AUSTIN, Texas -- You'll find lithium-ion batteries in virtually every electronic device around: cell phones, laptops, cameras, hoverboards and e-cigarettes.
John Goodenough, Ph.D., helped create the technology in 1979 while at the University of Oxford. However, he admits the design is flawed.
"It starts with the fact that it uses an organic liquid electrolyte, which is flammable," Goodenough said.
The other problem is one every user knows too well.
"Its cycle life is bad," he said.
Goodenough, who, at almost 95, leads a research team at the University of Texas at Austin, wants battery developers to create a more sustainable solution. He's dismayed by a push the last decade to integrate lithium-ion batteries into electronics, so the entire device is rendered useless once the battery reaches its end of life.
"We have to get away from that," Goodenough said. "We have to wean modern society from its dependence on fossil fuels, and we have to stop exploiting planet Earth of its resources."
Helena Braga, a senior research fellow at UT Austin's Cockrell School of Engineering, approached the professor with a solid state battery that Goodenough said uses glass instead of lithium.
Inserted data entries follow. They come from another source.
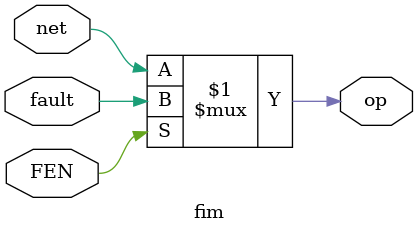
<source format=v>

module fim 
(
    input fault, net, FEN,
    output op 
);
    assign op = FEN ? fault : net;
endmodule
</source>
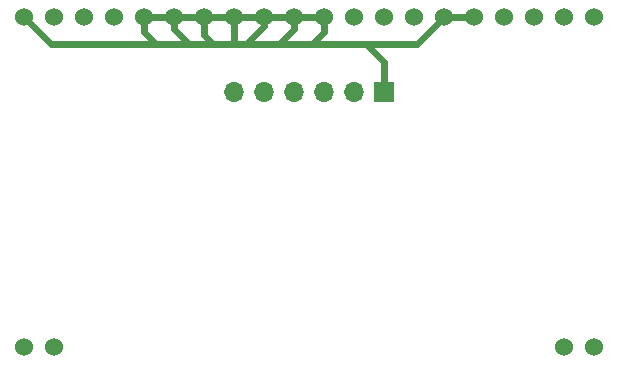
<source format=gbr>
G04 #@! TF.FileFunction,Copper,L2,Bot,Signal*
%FSLAX46Y46*%
G04 Gerber Fmt 4.6, Leading zero omitted, Abs format (unit mm)*
G04 Created by KiCad (PCBNEW 4.0.0-rc1-stable) date 09/08/2017 17:43:47*
%MOMM*%
G01*
G04 APERTURE LIST*
%ADD10C,0.076200*%
%ADD11R,1.700000X1.700000*%
%ADD12O,1.700000X1.700000*%
%ADD13C,1.524000*%
%ADD14C,0.609600*%
G04 APERTURE END LIST*
D10*
D11*
X180340000Y-78486000D03*
D12*
X177800000Y-78486000D03*
X175260000Y-78486000D03*
X172720000Y-78486000D03*
X170180000Y-78486000D03*
X167640000Y-78486000D03*
D13*
X149860000Y-100076000D03*
X152400000Y-100076000D03*
X195580000Y-100076000D03*
X198120000Y-100076000D03*
X198120000Y-72136000D03*
X195580000Y-72136000D03*
X193040000Y-72136000D03*
X190500000Y-72136000D03*
X187960000Y-72136000D03*
X185420000Y-72136000D03*
X182880000Y-72136000D03*
X180340000Y-72136000D03*
X177800000Y-72136000D03*
X175260000Y-72136000D03*
X172720000Y-72136000D03*
X170180000Y-72136000D03*
X167640000Y-72136000D03*
X165100000Y-72136000D03*
X162560000Y-72136000D03*
X160020000Y-72136000D03*
X157480000Y-72136000D03*
X154940000Y-72136000D03*
X152400000Y-72136000D03*
X149860000Y-72136000D03*
D14*
X175260000Y-72136000D02*
X175260000Y-73406000D01*
X175260000Y-73406000D02*
X174244000Y-74422000D01*
X172720000Y-72136000D02*
X172720000Y-73152000D01*
X171450000Y-74422000D02*
X171196000Y-74422000D01*
X172720000Y-73152000D02*
X171450000Y-74422000D01*
X170180000Y-72136000D02*
X170180000Y-72898000D01*
X170180000Y-72898000D02*
X168656000Y-74422000D01*
X167640000Y-72136000D02*
X167640000Y-74422000D01*
X165100000Y-72136000D02*
X165100000Y-73660000D01*
X165100000Y-73660000D02*
X165862000Y-74422000D01*
X162560000Y-72136000D02*
X162560000Y-73152000D01*
X162560000Y-73152000D02*
X163830000Y-74422000D01*
X160020000Y-72136000D02*
X160020000Y-73406000D01*
X160020000Y-73406000D02*
X161036000Y-74422000D01*
X172720000Y-72136000D02*
X175260000Y-72136000D01*
X170180000Y-72136000D02*
X172720000Y-72136000D01*
X167640000Y-72136000D02*
X170180000Y-72136000D01*
X165100000Y-72136000D02*
X167640000Y-72136000D01*
X162560000Y-72136000D02*
X165100000Y-72136000D01*
X160020000Y-72136000D02*
X162560000Y-72136000D01*
X185420000Y-72136000D02*
X187960000Y-72136000D01*
X178816000Y-74422000D02*
X180340000Y-75946000D01*
X180340000Y-75946000D02*
X180340000Y-78486000D01*
X149860000Y-72136000D02*
X152146000Y-74422000D01*
X152146000Y-74422000D02*
X161036000Y-74422000D01*
X161036000Y-74422000D02*
X163830000Y-74422000D01*
X163830000Y-74422000D02*
X165862000Y-74422000D01*
X165862000Y-74422000D02*
X167640000Y-74422000D01*
X167640000Y-74422000D02*
X168656000Y-74422000D01*
X168656000Y-74422000D02*
X171196000Y-74422000D01*
X171196000Y-74422000D02*
X173736000Y-74422000D01*
X173736000Y-74422000D02*
X174244000Y-74422000D01*
X174244000Y-74422000D02*
X178816000Y-74422000D01*
X183134000Y-74422000D02*
X185420000Y-72136000D01*
X178816000Y-74422000D02*
X183134000Y-74422000D01*
M02*

</source>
That way, it doesn't generate heat like lithium-ion.
"We demonstrated it was dry, we demonstrated that we can plate, we made symmetrical cells," he said. "We have been cycling it for almost 5,000 cycles with almost no capacity fade, which means we get a long cycle life."
That's a crucial part to helping electronics last a long time--especially electric cars. Goodenough said this will revolutionize the electric car industry, but he's still waiting to hear from Tesla.
"They haven't come to me, and I haven't gone to them," he said. "It is up to them to come to me. If they have committed to a lithium-ion battery, I wish them luck, but I don't think they will be very successful with it."
Goodenough is reaching out to battery manufacturers to encourage them to test his design and consider licensing. If those manufacturers are pleased with the results, he said the next generation of batteries could be in consumers' hands by 2020.